Banjir di Zaman Nabi Nuh dan Kebesaran Allah Swt

Salah satu tanda kebesaran Allah swt adalah peristiwa banjir yang melanda kaum Nabi Nuh. Banjir ini oleh beberapa kalangan diklaim terjadi di seluruh dunia sehingga bahtera Nuh seharusnya merupakan bahtera raksasa yang menampung sepasang demi sepasang binatang.
Masalahnya, bagaimana mungkin bahtera Nuh menampung binatang yang misalnya hanya ada di benua Australia, seperti Kanguru, padahal Nuh ada di Arabia? Apakah Nuh perlu menyeberangi samudera dan daratan hanya untuk memungut Kanguru dan binatang lain seperti Koala, lantas menyeberang ke Papua mengambil Cenderawasih, ke Sulawesi mencari Anoa agar semua binatang masuk ke bahteranya?
Oleh karena ketidaklogisan ini, muncul teori bahwa sebenarnya banjir yang melanda Kaum Nuh cuma terjadi pada sebuah daerah, yaitu daerah Kaum Nuh tersebut; bukan di seluruh dunia. Dengan demikian, yang diselamatkan oleh Nuh hanyalah binatang ternaknya, sepasang demi sepasang, sehingga bahteranya logis menampung manusia dan hewan.
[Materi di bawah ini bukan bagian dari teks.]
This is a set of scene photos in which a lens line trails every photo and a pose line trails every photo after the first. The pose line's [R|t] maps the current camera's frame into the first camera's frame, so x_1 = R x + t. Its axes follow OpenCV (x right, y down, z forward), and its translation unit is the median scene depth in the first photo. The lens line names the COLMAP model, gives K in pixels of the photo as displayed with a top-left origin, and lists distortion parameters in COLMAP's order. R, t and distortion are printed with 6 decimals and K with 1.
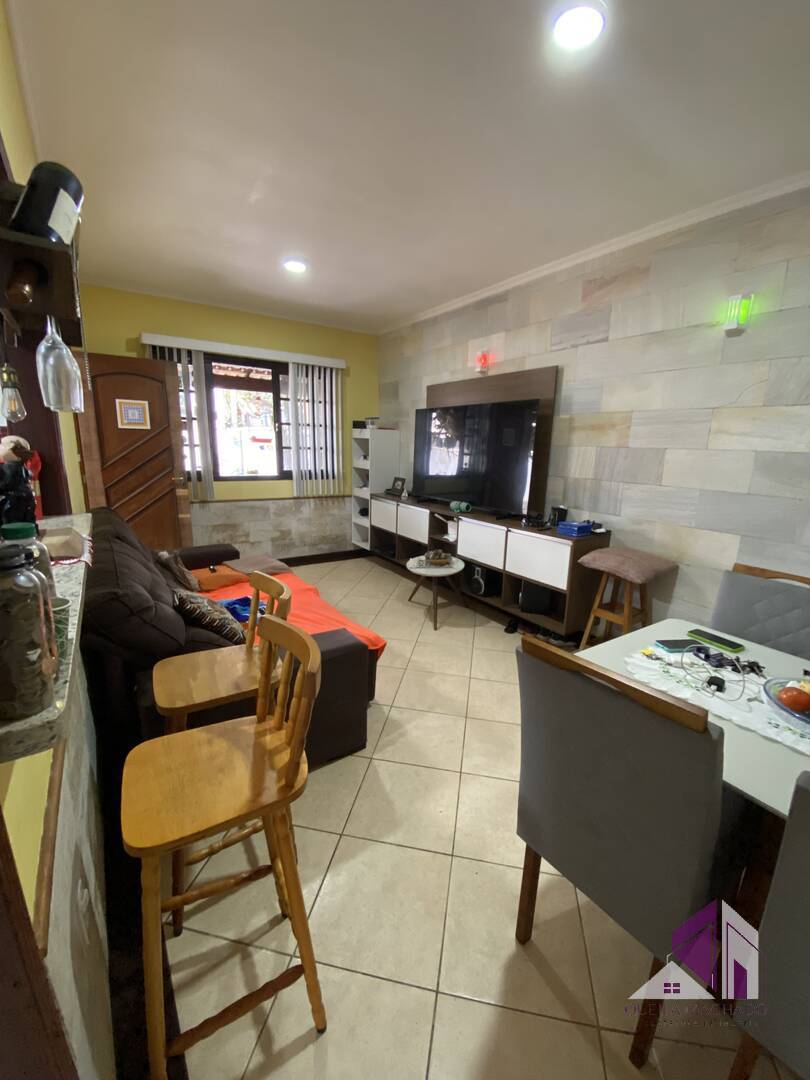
lens RADIAL K [[439.2, 0, 407.6], [0, 439.2, 542.6], [0, 0, 1]] dist [0.016048, -0.018461]
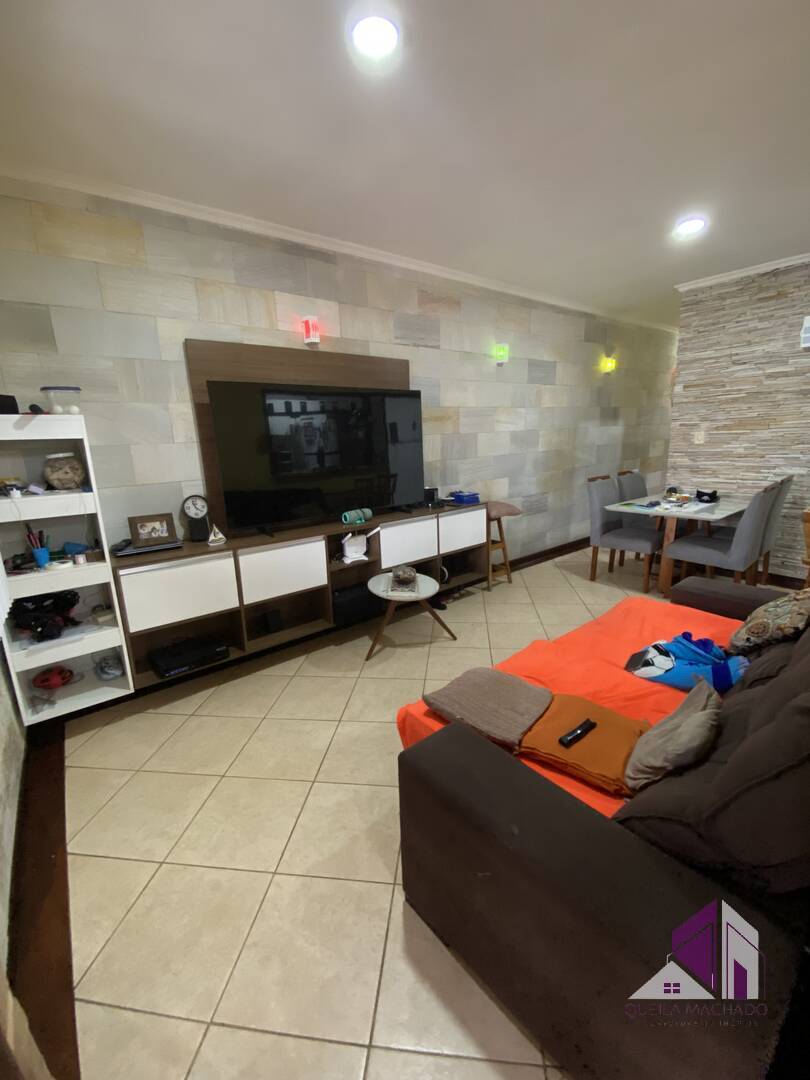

Jika diteliti lebih jauh, sebenarnya kisah banjir tidak hanya milik Nuh. Bahkan, terdapat kisah Gilgamesh yang dianggap sebagai prototipe kisah banjir Nuh. Ada pula kisah yang sama di daratan dunia yang lain, mulai dari Afrika, Asia, Eropa, Australia, hingga benua Amerika. Semua mengisahkan pola yang hampir sama.
Ada (1) orang yang beriman kepada Tuhan (selalu berbuat baik), (2) diberitahu akan terjadi banjir oleh Tuhan (atau dalam masyarakat yang percaya banyak dewa, oleh dewa tertentu, atau mungkin oleh nenek moyang yang sudah meninggal), (3) mengumpulkan saudara-saudaranya dan orang yang percaya, (4) menciptakan kapal meski cuaca sama sekali tidak menunjukkan tanda-tanda akan hujan deras apalagi banjir, (5) diolok-olok kaumnya, lalu (6) ketika banjir, selamat dan menjadi cikal bakal penerus kehidupan dari kaum tersebut.
Apa yang bisa dipetik dari kisah Nuh atau kisah orang bijak lain yang selamat dari banjir di seluruh dunia? Kisah-kisah ini sebenarnya bisa digunakan untuk menggambarkan datangnya kiamat. Bagi orang tidak beriman, kiamat sama seperti banjir yang datang ketika cuaca kering, sesuatu yang tidak mungkin.
Lantas, ketika hanya sedikit orang yang masih peduli, datanglah Kiamat. Hanya orang beriman (yang berbuat baik) yang akan selamat sedangkan orang yang tidak percaya Tuhan dan hidup dengan cara membenci sesama, akan “terseret banjir” atau dalam kata lain, ketika tiba hari kebangkitan, ruhnya rusak, tidak siap, dan menderita berkepanjangan di Akhirat karena Akhirat hanyalah tempat ruh yang selalu mampu jatuh cinta.